The noble Viscount, Lord Hanworth, spoke about combined heat and power. As part of a long-term approach, the Government have given extensive study to the potential for the economically viable use of CHP and district heating. As the noble Viscount pointed out, consultants have been appointed to undertake a programme of work to test the economic and practical feasibility of CHP in nine inner-city areas. The noble Viscount stressed his own views in what I felt was a well-balanced speech, and I thought put his case very fairly.

As part of the programme, my right honourable friend the Secretary of State announced that the Government were ready to encourage the formation of local consortia to undertake further studies, provided that the major participation in the development of such schemes comes from the private sector. While all this work on the lead city study has been going on, we have continued to demonstrate our support for viable schemes. Action was taken in relation to CHP in the Energy Act 1983. This was designed to encourage the private generation of electricity and to set a framework for ensuring that, among other things, private power-producers get a fair price for the electricity which they sell.
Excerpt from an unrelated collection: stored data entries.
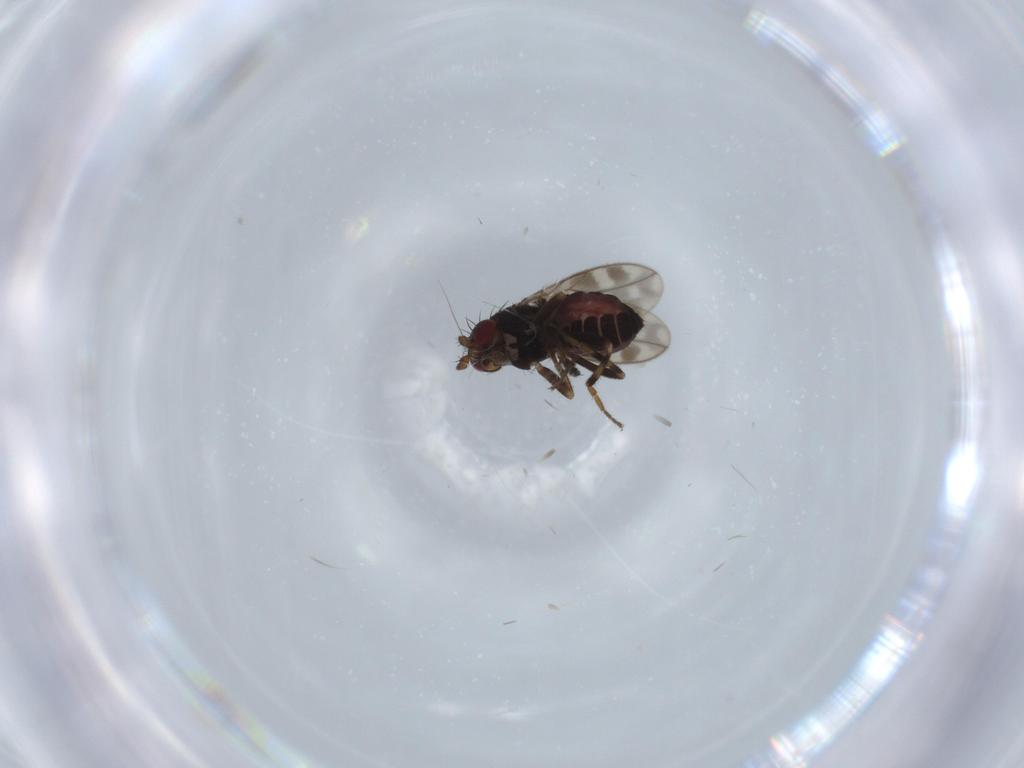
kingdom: Animalia
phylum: Arthropoda
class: Insecta
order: Diptera
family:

We discussed the renewables: I think that perhaps the noble Lord, Lord Ezra, might say a word on this subject in his winding-up remarks. The noble Lord, Lord Stoddart, also mentioned it. You all want us to spend more. I wonder what form of renewable energy your Lordships would like the money spent on. It may be that some of the ideas put forward by the noble Lord, Lord Energlyn, ought to be taken up. The Government are conscious of the renewable field, and we would welcome ideas in that connection. We have, as your Lordships know, put aside for the moment wave energy research; we are, however, investigating geothermal; we are looking at wind; and we are very ready to consider any new ideas which may be put before us which we can research and develop and which may possibly prove demonstrably profitable in the long run.
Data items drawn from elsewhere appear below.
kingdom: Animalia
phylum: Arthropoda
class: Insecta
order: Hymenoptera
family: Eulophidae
I seem to have slightly overdone my time limit, too. May I end by saying how much I appreciated what the noble Lord, Lord Ezra, said? I thought it was an excellent resume of the energy scene. The Government do not see the energy sector as protected from the uncertainties of the real world. It would be foolish to do so. Our task is to make sure that the country is well placed to tackle problems and to seize opportunities. I am grateful for the constructive remarks which have been made by many noble Lords this evening, which I assure your Lordships I shall take careful note of.

5.40 p.m.

Lord Ezra

My Lords, may I, in my turn, thank all noble Lords who have contributed to this very important debate. It is a pity that it had to be constrained within such a short time, but it is remarkable how much wisdom has been distilled during that period. I am particularly grateful to the Minister for having given us such a wide-ranging reply—and I know that he had to speak fairly rapidly—covering most of the points raised.

I believe I would be right in saying, in conclusion, that with one or two notable exceptions there is agreement that there should be a strategic concept for energy. Everybody, however, emphasised that this would have to be flexible. Of course, we cannot forecast the future. On the other hand, nor can we take major decisions, requiring 10 or 15 years for their maturity and involving hundreds of millions of pounds, without having a broad strategic concept on which to base them. I believe that that was probably the conclusion of the views expressed by most of those who have spoken. My Lords, I beg leave to withdraw my Motion.

Motion for Papers, by leave, withdrawn.